Woman's Art Club of New York

The Woman's Art Club of New York was an organization designed to promote and market works of art by women. He organized annual art exhibitions, giving women artists the chance to make a name for themselves in the male-dominated art scene. The club was founded in New York in 1890 and existed under that name until 1913, when it was renamed the National Association of Women Painters and Sculptors . Its current successor organization is the National Association of Women Artists .
history
The Woman's Art Club of New York was founded in 1890 by Anita C. Ashley , Adele Frances Bedell , Elizabeth S. Cheever , Grace Fitz-Randolph and Edith Mitchel Prellwitz . Similar associations that already existed in other places, such as Paris, served as a model. The club had its office in Manhattan . His goal was to create a space for women in which they could have their works of art examined by women without being exposed to the sexism of the art world, in which works of art were mostly valued by male artists. Unlike art schools for women, the Woman's Art Club of New York was not about imparting knowledge and techniques, but about public relations and networking.

The Woman's Art Club of New York held an exhibition each year, mostly of the artwork of its members. Artists could submit their works, which were then selected by a jury. In 1890 the first exhibition took place at the Berkeley Athletic Club . In its third exhibition in 1892, almost 300 works of art were exhibited, including paintings , drawings and etchings .
Artists from the USA as well as from other countries could become members; among others the club had members from the Netherlands and France. For example, Mary Cassatt , who lived in Paris, exhibited her etchings of mothers and children influenced by Japanese art at the third exhibition of the Woman's Art Club of New York. Even Suzanne Valadon , Rosa Bonheur and Cecilia Beaux participated in exhibitions of the club.

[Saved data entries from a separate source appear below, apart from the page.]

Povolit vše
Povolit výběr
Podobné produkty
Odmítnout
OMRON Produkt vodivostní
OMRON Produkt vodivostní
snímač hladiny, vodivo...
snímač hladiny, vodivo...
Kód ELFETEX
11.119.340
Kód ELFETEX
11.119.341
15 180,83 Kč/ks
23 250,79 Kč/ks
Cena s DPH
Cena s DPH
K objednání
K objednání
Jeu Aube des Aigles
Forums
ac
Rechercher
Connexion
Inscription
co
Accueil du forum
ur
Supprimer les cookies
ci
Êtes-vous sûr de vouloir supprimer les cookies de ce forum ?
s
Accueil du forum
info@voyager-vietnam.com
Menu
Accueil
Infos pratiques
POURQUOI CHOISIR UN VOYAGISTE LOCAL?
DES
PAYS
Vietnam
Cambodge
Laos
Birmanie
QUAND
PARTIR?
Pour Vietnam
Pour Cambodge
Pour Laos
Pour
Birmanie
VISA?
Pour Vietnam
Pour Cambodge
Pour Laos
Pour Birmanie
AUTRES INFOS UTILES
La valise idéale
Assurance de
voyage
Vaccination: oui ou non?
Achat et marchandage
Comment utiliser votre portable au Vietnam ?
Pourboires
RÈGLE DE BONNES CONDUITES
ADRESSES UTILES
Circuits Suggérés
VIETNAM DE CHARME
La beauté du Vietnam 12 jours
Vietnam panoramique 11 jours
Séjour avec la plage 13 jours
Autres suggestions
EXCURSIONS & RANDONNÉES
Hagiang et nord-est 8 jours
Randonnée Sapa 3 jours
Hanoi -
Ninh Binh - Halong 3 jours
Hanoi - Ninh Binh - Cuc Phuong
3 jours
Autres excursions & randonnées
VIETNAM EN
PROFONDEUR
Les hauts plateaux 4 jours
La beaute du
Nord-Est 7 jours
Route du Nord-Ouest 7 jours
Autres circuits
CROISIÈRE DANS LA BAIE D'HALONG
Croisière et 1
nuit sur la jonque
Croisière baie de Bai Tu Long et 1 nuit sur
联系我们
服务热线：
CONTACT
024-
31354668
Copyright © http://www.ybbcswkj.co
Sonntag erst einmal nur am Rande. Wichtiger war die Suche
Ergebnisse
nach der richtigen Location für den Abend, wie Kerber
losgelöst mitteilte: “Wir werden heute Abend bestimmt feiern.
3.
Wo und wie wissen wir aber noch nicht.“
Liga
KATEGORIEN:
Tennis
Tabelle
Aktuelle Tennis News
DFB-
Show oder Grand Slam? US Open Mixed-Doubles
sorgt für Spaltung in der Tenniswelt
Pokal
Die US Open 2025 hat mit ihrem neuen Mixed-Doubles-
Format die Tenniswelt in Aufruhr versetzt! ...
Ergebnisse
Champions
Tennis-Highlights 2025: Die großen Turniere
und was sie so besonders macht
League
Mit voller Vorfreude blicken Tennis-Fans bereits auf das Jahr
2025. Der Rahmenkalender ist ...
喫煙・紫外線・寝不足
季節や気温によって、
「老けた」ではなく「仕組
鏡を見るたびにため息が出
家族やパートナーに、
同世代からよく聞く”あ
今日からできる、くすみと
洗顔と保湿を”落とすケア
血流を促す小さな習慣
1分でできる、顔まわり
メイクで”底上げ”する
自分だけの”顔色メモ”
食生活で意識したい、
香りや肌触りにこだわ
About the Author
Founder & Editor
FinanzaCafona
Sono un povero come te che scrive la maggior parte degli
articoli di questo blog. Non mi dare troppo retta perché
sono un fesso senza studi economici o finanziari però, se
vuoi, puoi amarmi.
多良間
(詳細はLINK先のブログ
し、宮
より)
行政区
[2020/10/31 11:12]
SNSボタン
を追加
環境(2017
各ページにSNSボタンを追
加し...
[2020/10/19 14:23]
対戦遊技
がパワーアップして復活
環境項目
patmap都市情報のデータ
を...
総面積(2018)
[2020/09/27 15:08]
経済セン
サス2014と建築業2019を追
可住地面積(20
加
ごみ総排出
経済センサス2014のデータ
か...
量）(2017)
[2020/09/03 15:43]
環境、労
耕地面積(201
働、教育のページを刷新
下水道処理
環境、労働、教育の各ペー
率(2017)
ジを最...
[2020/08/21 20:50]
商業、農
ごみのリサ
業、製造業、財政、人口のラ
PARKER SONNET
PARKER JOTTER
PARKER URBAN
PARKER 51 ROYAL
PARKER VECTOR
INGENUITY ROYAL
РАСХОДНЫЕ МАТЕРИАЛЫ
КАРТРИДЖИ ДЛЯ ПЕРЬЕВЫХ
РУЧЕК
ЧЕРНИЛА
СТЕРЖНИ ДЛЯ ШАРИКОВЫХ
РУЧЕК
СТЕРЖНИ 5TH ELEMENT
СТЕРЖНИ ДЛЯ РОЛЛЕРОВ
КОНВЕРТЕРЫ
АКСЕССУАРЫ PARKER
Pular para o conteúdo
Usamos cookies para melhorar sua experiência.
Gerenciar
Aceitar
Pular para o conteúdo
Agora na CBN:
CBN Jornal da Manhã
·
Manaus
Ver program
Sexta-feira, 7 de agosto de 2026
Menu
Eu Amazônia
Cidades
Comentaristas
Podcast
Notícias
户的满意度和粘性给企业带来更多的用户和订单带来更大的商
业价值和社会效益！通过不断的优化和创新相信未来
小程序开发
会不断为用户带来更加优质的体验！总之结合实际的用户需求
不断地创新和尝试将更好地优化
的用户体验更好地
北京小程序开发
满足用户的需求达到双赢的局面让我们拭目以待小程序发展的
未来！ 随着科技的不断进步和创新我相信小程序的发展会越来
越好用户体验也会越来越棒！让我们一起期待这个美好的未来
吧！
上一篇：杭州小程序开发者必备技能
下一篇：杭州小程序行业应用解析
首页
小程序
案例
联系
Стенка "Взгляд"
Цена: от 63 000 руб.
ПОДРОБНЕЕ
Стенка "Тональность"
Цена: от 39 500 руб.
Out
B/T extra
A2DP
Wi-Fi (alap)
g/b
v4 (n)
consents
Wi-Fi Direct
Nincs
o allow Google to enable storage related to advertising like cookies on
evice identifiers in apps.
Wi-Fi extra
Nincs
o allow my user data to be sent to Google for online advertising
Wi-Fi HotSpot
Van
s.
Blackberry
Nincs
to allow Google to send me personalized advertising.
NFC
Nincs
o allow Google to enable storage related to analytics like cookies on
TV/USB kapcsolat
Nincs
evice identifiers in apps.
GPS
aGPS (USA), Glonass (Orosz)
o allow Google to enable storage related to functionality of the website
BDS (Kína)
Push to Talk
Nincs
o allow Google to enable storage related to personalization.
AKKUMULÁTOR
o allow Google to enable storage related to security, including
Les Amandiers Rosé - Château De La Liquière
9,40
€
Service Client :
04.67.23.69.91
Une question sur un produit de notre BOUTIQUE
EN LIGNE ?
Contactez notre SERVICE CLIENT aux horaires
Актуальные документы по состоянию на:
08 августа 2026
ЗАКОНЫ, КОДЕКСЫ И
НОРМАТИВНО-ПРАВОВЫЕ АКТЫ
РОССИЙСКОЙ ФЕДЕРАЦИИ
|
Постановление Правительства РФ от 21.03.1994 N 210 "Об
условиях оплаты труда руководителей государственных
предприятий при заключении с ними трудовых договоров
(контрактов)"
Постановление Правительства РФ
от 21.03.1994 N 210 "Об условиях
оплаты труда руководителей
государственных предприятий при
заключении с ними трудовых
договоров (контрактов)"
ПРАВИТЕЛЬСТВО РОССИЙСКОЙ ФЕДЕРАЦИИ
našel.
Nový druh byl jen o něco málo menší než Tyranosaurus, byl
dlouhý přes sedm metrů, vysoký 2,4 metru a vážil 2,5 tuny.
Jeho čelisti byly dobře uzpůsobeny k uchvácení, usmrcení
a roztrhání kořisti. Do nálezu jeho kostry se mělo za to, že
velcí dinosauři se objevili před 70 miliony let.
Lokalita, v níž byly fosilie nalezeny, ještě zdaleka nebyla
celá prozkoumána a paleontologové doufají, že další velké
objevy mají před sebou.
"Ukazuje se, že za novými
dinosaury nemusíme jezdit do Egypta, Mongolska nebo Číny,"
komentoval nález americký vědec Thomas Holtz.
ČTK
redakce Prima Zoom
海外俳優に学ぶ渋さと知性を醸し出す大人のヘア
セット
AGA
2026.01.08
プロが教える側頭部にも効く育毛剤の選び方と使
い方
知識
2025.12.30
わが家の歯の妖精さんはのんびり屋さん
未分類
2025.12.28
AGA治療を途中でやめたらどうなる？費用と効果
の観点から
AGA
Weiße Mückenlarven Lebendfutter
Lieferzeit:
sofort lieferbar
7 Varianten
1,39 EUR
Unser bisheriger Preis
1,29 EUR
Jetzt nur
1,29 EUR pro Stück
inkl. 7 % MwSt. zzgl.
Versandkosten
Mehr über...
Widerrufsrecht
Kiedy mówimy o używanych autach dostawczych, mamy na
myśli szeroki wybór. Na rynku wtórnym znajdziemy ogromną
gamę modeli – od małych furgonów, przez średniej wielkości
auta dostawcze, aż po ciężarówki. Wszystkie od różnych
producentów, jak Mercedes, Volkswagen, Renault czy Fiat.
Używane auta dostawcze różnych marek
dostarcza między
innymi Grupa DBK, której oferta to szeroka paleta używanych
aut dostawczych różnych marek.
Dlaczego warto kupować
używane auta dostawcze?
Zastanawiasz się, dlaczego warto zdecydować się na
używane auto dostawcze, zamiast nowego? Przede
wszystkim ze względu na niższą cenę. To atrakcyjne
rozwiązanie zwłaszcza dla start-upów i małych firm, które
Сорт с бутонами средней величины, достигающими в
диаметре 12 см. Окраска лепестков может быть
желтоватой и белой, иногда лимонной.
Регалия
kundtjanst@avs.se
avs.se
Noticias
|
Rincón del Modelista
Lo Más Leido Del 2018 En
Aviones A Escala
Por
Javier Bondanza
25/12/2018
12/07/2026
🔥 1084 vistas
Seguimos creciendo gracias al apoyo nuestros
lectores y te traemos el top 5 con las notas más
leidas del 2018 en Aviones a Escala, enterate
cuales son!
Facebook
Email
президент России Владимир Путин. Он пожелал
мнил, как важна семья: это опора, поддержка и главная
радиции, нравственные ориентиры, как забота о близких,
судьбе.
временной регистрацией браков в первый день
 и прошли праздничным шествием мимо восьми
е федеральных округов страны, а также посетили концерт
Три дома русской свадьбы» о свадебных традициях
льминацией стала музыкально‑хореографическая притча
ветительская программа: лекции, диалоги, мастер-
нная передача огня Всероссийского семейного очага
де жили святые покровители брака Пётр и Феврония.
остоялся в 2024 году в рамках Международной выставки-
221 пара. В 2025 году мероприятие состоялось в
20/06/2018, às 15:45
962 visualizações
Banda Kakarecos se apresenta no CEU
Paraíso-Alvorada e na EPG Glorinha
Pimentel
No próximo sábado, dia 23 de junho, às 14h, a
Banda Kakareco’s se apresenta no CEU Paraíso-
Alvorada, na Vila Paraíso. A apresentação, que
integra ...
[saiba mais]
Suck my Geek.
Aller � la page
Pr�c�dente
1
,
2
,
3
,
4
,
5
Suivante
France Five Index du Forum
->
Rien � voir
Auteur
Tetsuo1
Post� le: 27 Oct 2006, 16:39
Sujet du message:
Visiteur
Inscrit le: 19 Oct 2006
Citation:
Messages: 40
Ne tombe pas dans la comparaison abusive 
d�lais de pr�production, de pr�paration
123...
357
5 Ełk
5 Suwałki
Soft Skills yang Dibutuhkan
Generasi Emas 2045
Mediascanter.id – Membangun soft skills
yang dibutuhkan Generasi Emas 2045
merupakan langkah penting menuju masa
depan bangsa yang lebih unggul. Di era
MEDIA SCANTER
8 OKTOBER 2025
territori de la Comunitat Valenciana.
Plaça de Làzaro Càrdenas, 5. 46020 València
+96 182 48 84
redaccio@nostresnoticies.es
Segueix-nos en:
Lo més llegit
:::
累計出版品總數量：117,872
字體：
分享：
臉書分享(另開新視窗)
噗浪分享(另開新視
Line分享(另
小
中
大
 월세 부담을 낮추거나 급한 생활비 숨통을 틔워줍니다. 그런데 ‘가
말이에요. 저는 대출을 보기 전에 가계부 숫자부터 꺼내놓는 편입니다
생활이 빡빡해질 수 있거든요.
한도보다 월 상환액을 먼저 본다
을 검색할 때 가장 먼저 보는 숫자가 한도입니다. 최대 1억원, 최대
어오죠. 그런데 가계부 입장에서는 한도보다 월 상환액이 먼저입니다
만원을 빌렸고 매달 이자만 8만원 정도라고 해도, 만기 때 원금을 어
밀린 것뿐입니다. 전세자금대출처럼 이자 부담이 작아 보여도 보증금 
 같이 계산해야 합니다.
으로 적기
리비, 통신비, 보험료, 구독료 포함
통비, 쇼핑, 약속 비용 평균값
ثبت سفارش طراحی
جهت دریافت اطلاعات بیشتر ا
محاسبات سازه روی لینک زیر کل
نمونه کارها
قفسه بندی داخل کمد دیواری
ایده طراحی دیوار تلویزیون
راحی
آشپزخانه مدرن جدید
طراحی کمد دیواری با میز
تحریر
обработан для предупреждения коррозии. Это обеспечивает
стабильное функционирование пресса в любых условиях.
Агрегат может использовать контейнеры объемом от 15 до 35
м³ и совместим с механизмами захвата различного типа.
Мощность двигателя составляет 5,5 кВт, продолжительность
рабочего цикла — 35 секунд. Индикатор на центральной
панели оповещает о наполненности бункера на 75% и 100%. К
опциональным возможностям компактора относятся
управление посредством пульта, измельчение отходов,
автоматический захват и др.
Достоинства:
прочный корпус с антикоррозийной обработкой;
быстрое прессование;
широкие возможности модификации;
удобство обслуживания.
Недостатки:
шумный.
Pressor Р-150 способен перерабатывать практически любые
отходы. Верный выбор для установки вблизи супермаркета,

Members included painters Ruth Payne Burgess , Emma Lampert Cooper , Jenny Eakin Delony , Claude Raguet Hirst , Dora Wheeler Keith , Rhoda Holmes Nicholls , Clara Weaver Parrish , Amanda Brewster Sewell , Louise Cox and M. Jean McLane, and the sculptors Gertrude Vanderbilt Whitney and Anna Hyatt Huntington .
Works of art by well-known members
Self-portrait by Amanda Brewster Sewell (1904)
Self-portrait by Rhoda Carleton Holmes Nicholls
Portrait of a Young Woman by Ruth Payne Burgess (1915)
May Flowers by Louise Cox (1911)
Tea Time by Jean McLane (1905)
Arkansas Made by Jenny Eakin Delony (1896–1900)
Isolde by Clara Weaver Parrish
The Bookworm's Table by Claude Raguet Hirst ( ca.1890 )
Web links
- History of the successor organization National Association of Women Painters and Sculptors
- Exhibition review with descriptions of numerous pictures in the New York Times on February 26, 1892
Individual evidence
- ↑ a b c d http://www.thenawa.org/nawa-history/
- ↑ a b c d e f The Woman's Art Club . In: The New York Times , February 26, 1892. Retrieved August 4, 2016.
- ^ Club Women of New York. Mail and Express Company, 1906, p. 127.
- ↑ Biographies of the founding members of the Rochester Art Club ( Memento of the original from September 9, 2013 in the Internet Archive ) Info: The archive link has been inserted automatically and has not yet been checked. Please check the original and archive link according to the instructions and then remove this notice. , accessed August 4, 2016.
- ^ Who's Who in Illinois . Roosevelt & Larkin, Chicago 1947, p. 390.
- ^ Christine Crafts Neal: Claude Raguet Hirst. Her (Still) Life Story . In: Woman's Art Journal . 23, No. 1, 2002, pp. 11-16. doi : 10.2307 / 1358962 .
- ^ The Fine Arts. The Woman's Art Club. In: The Critic, Vol. 24, 1894, p. 137.
- ^ Adam Bunge: Arts & Decoration. Vol. 1, 1911, p. 302.